__TASK DIRECTIONS__
List each line in the material below that contains the word "Source".

(Extracted records)
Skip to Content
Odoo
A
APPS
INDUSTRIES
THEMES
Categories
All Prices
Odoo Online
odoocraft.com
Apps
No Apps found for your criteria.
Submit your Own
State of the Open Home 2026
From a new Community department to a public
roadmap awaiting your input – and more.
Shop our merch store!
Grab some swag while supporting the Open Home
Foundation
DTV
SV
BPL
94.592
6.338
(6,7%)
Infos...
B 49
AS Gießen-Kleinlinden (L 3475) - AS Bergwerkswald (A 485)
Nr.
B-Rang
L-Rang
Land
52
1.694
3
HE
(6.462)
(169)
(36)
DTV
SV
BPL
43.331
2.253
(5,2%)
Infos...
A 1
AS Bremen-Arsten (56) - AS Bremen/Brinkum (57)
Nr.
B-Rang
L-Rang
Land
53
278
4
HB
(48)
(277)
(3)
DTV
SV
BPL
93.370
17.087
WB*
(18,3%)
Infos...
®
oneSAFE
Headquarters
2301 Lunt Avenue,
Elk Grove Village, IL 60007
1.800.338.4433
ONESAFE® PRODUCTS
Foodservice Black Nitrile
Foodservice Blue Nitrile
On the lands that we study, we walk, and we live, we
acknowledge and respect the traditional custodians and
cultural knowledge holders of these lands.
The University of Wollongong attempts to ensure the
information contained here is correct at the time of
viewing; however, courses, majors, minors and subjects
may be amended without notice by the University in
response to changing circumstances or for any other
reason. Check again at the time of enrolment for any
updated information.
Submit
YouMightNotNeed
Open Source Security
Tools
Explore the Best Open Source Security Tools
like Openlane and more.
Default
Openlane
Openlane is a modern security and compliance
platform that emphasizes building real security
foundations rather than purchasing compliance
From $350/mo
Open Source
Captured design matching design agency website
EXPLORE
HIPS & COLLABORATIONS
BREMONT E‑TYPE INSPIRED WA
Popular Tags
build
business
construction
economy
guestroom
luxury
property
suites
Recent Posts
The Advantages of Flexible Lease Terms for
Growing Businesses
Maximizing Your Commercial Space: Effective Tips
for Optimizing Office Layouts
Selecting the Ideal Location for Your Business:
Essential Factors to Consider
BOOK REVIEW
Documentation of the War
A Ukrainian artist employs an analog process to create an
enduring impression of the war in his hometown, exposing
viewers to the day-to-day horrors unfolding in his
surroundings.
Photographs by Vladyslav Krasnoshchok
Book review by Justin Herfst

__TASK SOLUTION__
Open Source Security
Explore the Best Open Source Security Tools
Open Source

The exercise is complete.